Records contained in a dataset:

****************

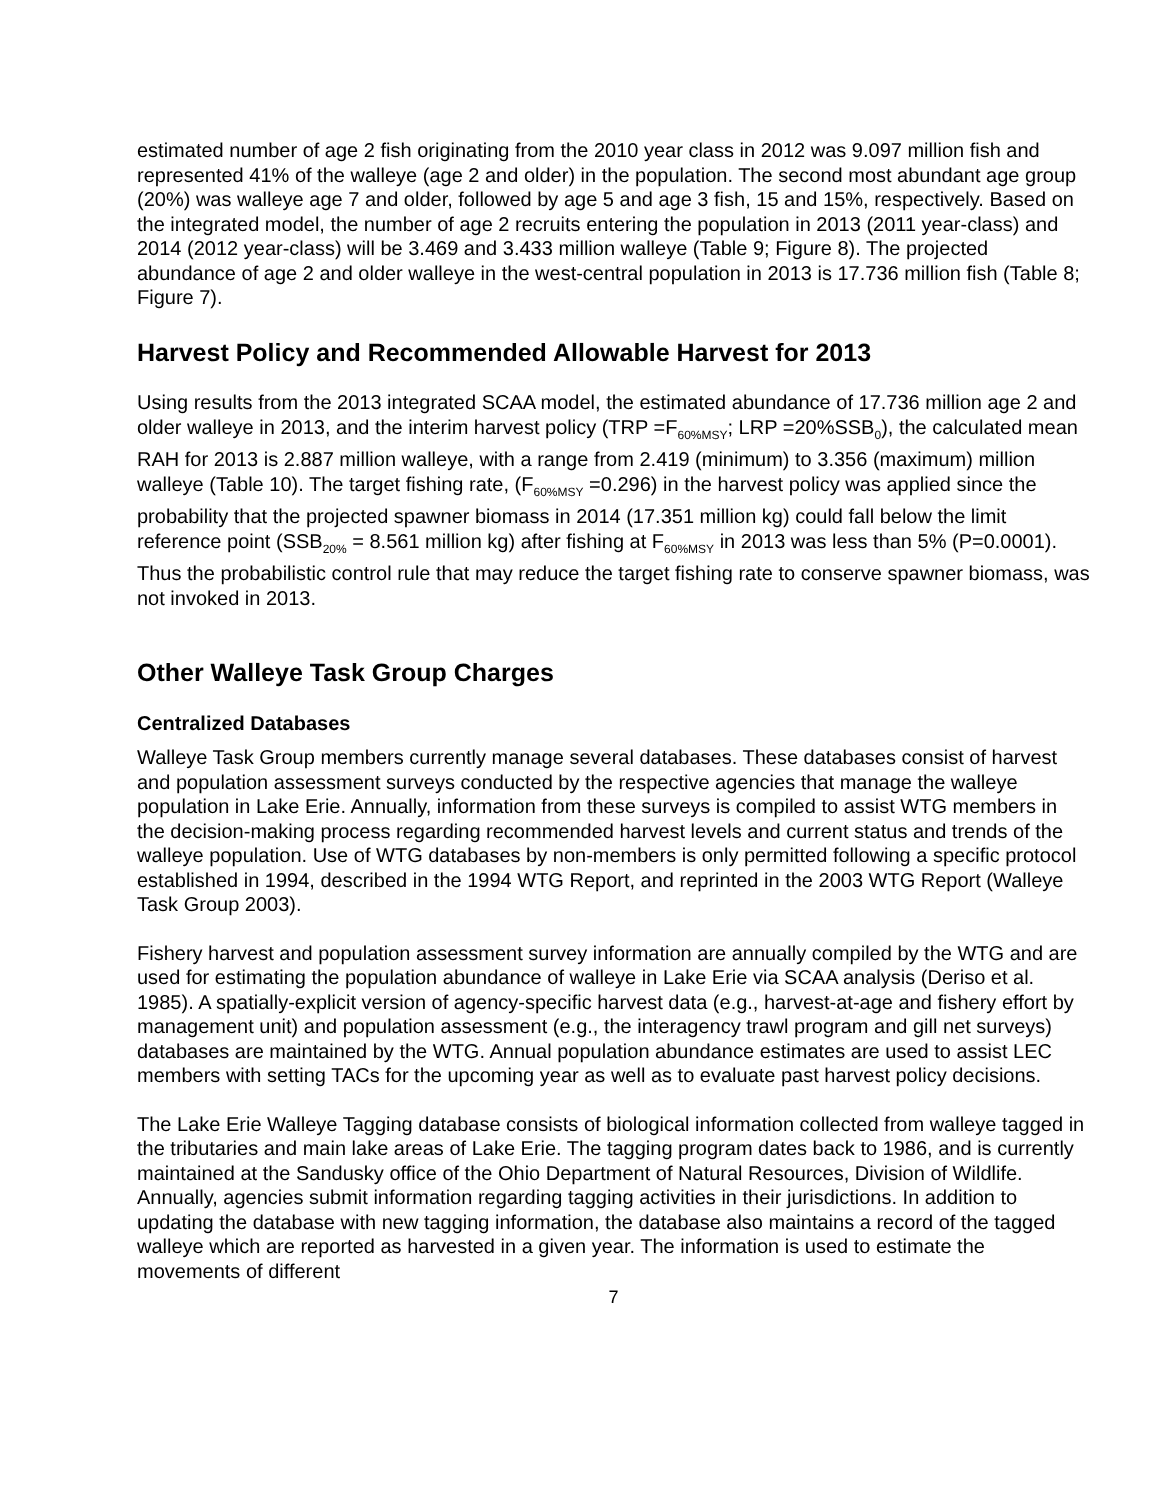estimated number of age 2 fish originating from the 2010 year class in 2012 was 9.097 million fish and represented 41% of the walleye (age 2 and older) in the population. The second most abundant age group (20%) was walleye age 7 and older, followed by age 5 and age 3 fish, 15 and 15%, respectively. Based on the integrated model, the number of age 2 recruits entering the population in 2013 (2011 year-class) and 2014 (2012 year-class) will be 3.469 and 3.433 million walleye (Table 9; Figure 8). The projected abundance of age 2 and older walleye in the west-central population in 2013 is 17.736 million fish (Table 8; Figure 7).
Harvest Policy and Recommended Allowable Harvest for 2013
Using results from the 2013 integrated SCAA model, the estimated abundance of 17.736 million age 2 and older walleye in 2013, and the interim harvest policy (TRP =F<sub>60%MSY</sub>; LRP =20%SSB<sub>0</sub>), the calculated mean RAH for 2013 is 2.887 million walleye, with a range from 2.419 (minimum) to 3.356 (maximum) million walleye (Table 10). The target fishing rate, (F<sub>60%MSY</sub> =0.296) in the harvest policy was applied since the probability that the projected spawner biomass in 2014 (17.351 million kg) could fall below the limit reference point (SSB<sub>20%</sub> = 8.561 million kg) after fishing at F<sub>60%MSY</sub> in 2013 was less than 5% (P=0.0001). Thus the probabilistic control rule that may reduce the target fishing rate to conserve spawner biomass, was not invoked in 2013.
Other Walleye Task Group Charges
Centralized Databases
Walleye Task Group members currently manage several databases. These databases consist of harvest and population assessment surveys conducted by the respective agencies that manage the walleye population in Lake Erie. Annually, information from these surveys is compiled to assist WTG members in the decision-making process regarding recommended harvest levels and current status and trends of the walleye population. Use of WTG databases by non-members is only permitted following a specific protocol established in 1994, described in the 1994 WTG Report, and reprinted in the 2003 WTG Report (Walleye Task Group 2003).
Fishery harvest and population assessment survey information are annually compiled by the WTG and are used for estimating the population abundance of walleye in Lake Erie via SCAA analysis (Deriso et al. 1985). A spatially-explicit version of agency-specific harvest data (e.g., harvest-at-age and fishery effort by management unit) and population assessment (e.g., the interagency trawl program and gill net surveys) databases are maintained by the WTG. Annual population abundance estimates are used to assist LEC members with setting TACs for the upcoming year as well as to evaluate past harvest policy decisions.
The Lake Erie Walleye Tagging database consists of biological information collected from walleye tagged in the tributaries and main lake areas of Lake Erie. The tagging program dates back to 1986, and is currently maintained at the Sandusky office of the Ohio Department of Natural Resources, Division of Wildlife. Annually, agencies submit information regarding tagging activities in their jurisdictions. In addition to updating the database with new tagging information, the database also maintains a record of the tagged walleye which are reported as harvested in a given year. The information is used to estimate the movements of different
7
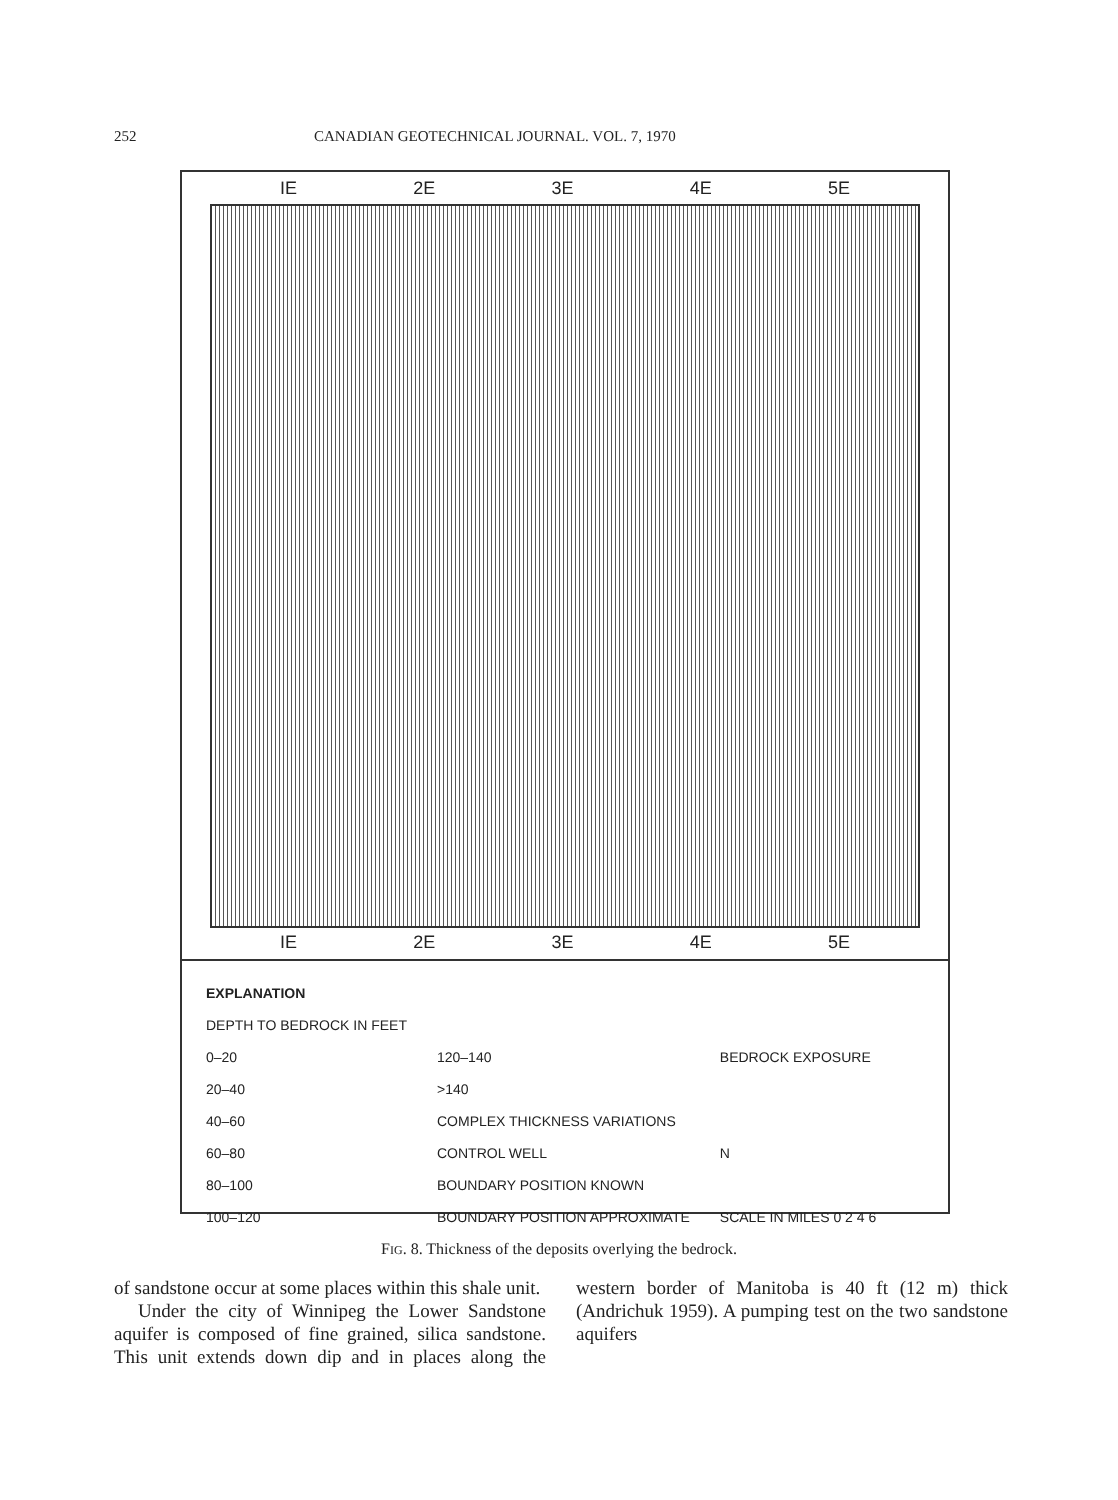252 CANADIAN GEOTECHNICAL JOURNAL. VOL. 7, 1970
IE 2E 3E 4E 5E
IE 2E 3E 4E 5E
EXPLANATION
DEPTH TO BEDROCK IN FEET
0–20
20–40
40–60
60–80
80–100
100–120
120–140
>140
COMPLEX THICKNESS VARIATIONS
CONTROL WELL
BOUNDARY POSITION KNOWN
BOUNDARY POSITION APPROXIMATE
BEDROCK EXPOSURE
N
SCALE IN MILES 0 2 4 6
FIG. 8. Thickness of the deposits overlying the bedrock.
of sandstone occur at some places within this shale unit.
Under the city of Winnipeg the Lower Sandstone aquifer is composed of fine grained, silica sandstone. This unit extends down dip and in places along the western border of Manitoba is 40 ft (12 m) thick (Andrichuk 1959). A pumping test on the two sandstone aquifers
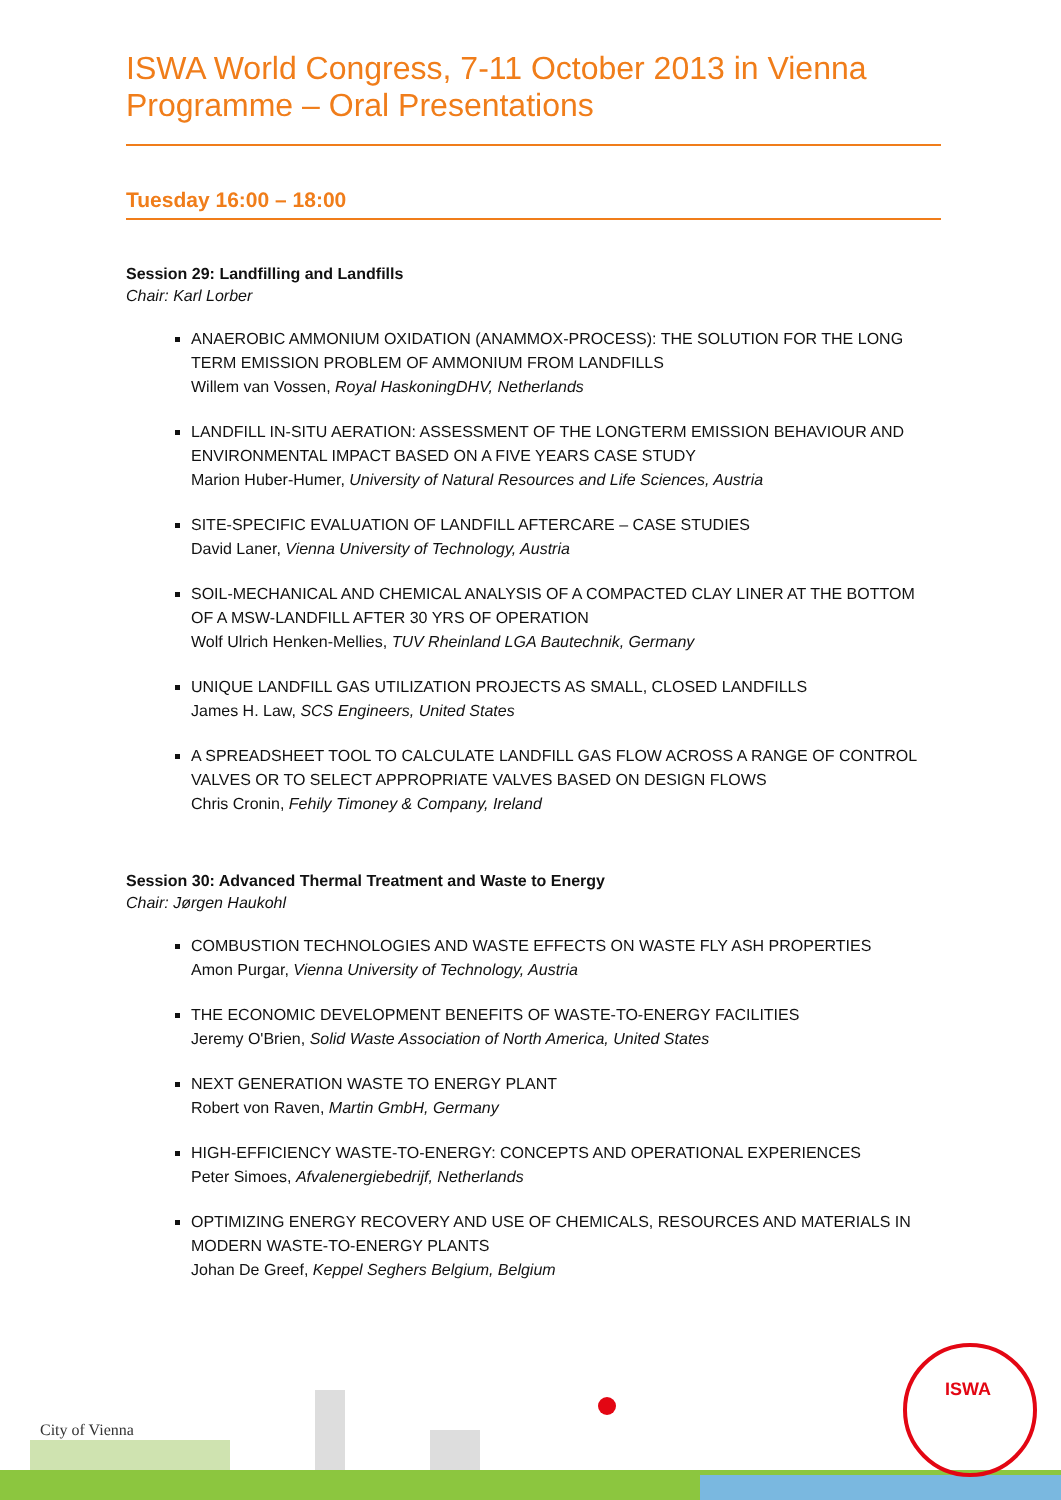ISWA World Congress, 7-11 October 2013 in Vienna
Programme – Oral Presentations
Tuesday 16:00 – 18:00
Session 29: Landfilling and Landfills
Chair: Karl Lorber
ANAEROBIC AMMONIUM OXIDATION (ANAMMOX-PROCESS): THE SOLUTION FOR THE LONG TERM EMISSION PROBLEM OF AMMONIUM FROM LANDFILLS
Willem van Vossen, Royal HaskoningDHV, Netherlands
LANDFILL IN-SITU AERATION: ASSESSMENT OF THE LONGTERM EMISSION BEHAVIOUR AND ENVIRONMENTAL IMPACT BASED ON A FIVE YEARS CASE STUDY
Marion Huber-Humer, University of Natural Resources and Life Sciences, Austria
SITE-SPECIFIC EVALUATION OF LANDFILL AFTERCARE – CASE STUDIES
David Laner, Vienna University of Technology, Austria
SOIL-MECHANICAL AND CHEMICAL ANALYSIS OF A COMPACTED CLAY LINER AT THE BOTTOM OF A MSW-LANDFILL AFTER 30 YRS OF OPERATION
Wolf Ulrich Henken-Mellies, TUV Rheinland LGA Bautechnik, Germany
UNIQUE LANDFILL GAS UTILIZATION PROJECTS AS SMALL, CLOSED LANDFILLS
James H. Law, SCS Engineers, United States
A SPREADSHEET TOOL TO CALCULATE LANDFILL GAS FLOW ACROSS A RANGE OF CONTROL VALVES OR TO SELECT APPROPRIATE VALVES BASED ON DESIGN FLOWS
Chris Cronin, Fehily Timoney & Company, Ireland
Session 30: Advanced Thermal Treatment and Waste to Energy
Chair: Jørgen Haukohl
COMBUSTION TECHNOLOGIES AND WASTE EFFECTS ON WASTE FLY ASH PROPERTIES
Amon Purgar, Vienna University of Technology, Austria
THE ECONOMIC DEVELOPMENT BENEFITS OF WASTE-TO-ENERGY FACILITIES
Jeremy O'Brien, Solid Waste Association of North America, United States
NEXT GENERATION WASTE TO ENERGY PLANT
Robert von Raven, Martin GmbH, Germany
HIGH-EFFICIENCY WASTE-TO-ENERGY: CONCEPTS AND OPERATIONAL EXPERIENCES
Peter Simoes, Afvalenergiebedrijf, Netherlands
OPTIMIZING ENERGY RECOVERY AND USE OF CHEMICALS, RESOURCES AND MATERIALS IN MODERN WASTE-TO-ENERGY PLANTS
Johan De Greef, Keppel Seghers Belgium, Belgium
ISWA
City of Vienna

****************

= WHAT TO DO =
Using the entries above, extract exactly the lines from the one that contains "252 CANADIAN GEOTECHNICAL" through the one that contains "HIGH-EFFICIENCY WASTE-TO-ENERGY: CONCEPTS". Do not carry over any pictures.

= SOLUTION =
252 CANADIAN GEOTECHNICAL JOURNAL. VOL. 7, 1970
IE 2E 3E 4E 5E
IE 2E 3E 4E 5E
EXPLANATION
DEPTH TO BEDROCK IN FEET
0–20
20–40
40–60
60–80
80–100
100–120
120–140
>140
COMPLEX THICKNESS VARIATIONS
CONTROL WELL
BOUNDARY POSITION KNOWN
BOUNDARY POSITION APPROXIMATE
BEDROCK EXPOSURE
N
SCALE IN MILES 0 2 4 6
FIG. 8. Thickness of the deposits overlying the bedrock.
of sandstone occur at some places within this shale unit.
Under the city of Winnipeg the Lower Sandstone aquifer is composed of fine grained, silica sandstone. This unit extends down dip and in places along the western border of Manitoba is 40 ft (12 m) thick (Andrichuk 1959). A pumping test on the two sandstone aquifers
ISWA World Congress, 7-11 October 2013 in Vienna
Programme – Oral Presentations
Tuesday 16:00 – 18:00
Session 29: Landfilling and Landfills
Chair: Karl Lorber
ANAEROBIC AMMONIUM OXIDATION (ANAMMOX-PROCESS): THE SOLUTION FOR THE LONG TERM EMISSION PROBLEM OF AMMONIUM FROM LANDFILLS
Willem van Vossen, Royal HaskoningDHV, Netherlands
LANDFILL IN-SITU AERATION: ASSESSMENT OF THE LONGTERM EMISSION BEHAVIOUR AND ENVIRONMENTAL IMPACT BASED ON A FIVE YEARS CASE STUDY
Marion Huber-Humer, University of Natural Resources and Life Sciences, Austria
SITE-SPECIFIC EVALUATION OF LANDFILL AFTERCARE – CASE STUDIES
David Laner, Vienna University of Technology, Austria
SOIL-MECHANICAL AND CHEMICAL ANALYSIS OF A COMPACTED CLAY LINER AT THE BOTTOM OF A MSW-LANDFILL AFTER 30 YRS OF OPERATION
Wolf Ulrich Henken-Mellies, TUV Rheinland LGA Bautechnik, Germany
UNIQUE LANDFILL GAS UTILIZATION PROJECTS AS SMALL, CLOSED LANDFILLS
James H. Law, SCS Engineers, United States
A SPREADSHEET TOOL TO CALCULATE LANDFILL GAS FLOW ACROSS A RANGE OF CONTROL VALVES OR TO SELECT APPROPRIATE VALVES BASED ON DESIGN FLOWS
Chris Cronin, Fehily Timoney & Company, Ireland
Session 30: Advanced Thermal Treatment and Waste to Energy
Chair: Jørgen Haukohl
COMBUSTION TECHNOLOGIES AND WASTE EFFECTS ON WASTE FLY ASH PROPERTIES
Amon Purgar, Vienna University of Technology, Austria
THE ECONOMIC DEVELOPMENT BENEFITS OF WASTE-TO-ENERGY FACILITIES
Jeremy O'Brien, Solid Waste Association of North America, United States
NEXT GENERATION WASTE TO ENERGY PLANT
Robert von Raven, Martin GmbH, Germany
HIGH-EFFICIENCY WASTE-TO-ENERGY: CONCEPTS AND OPERATIONAL EXPERIENCES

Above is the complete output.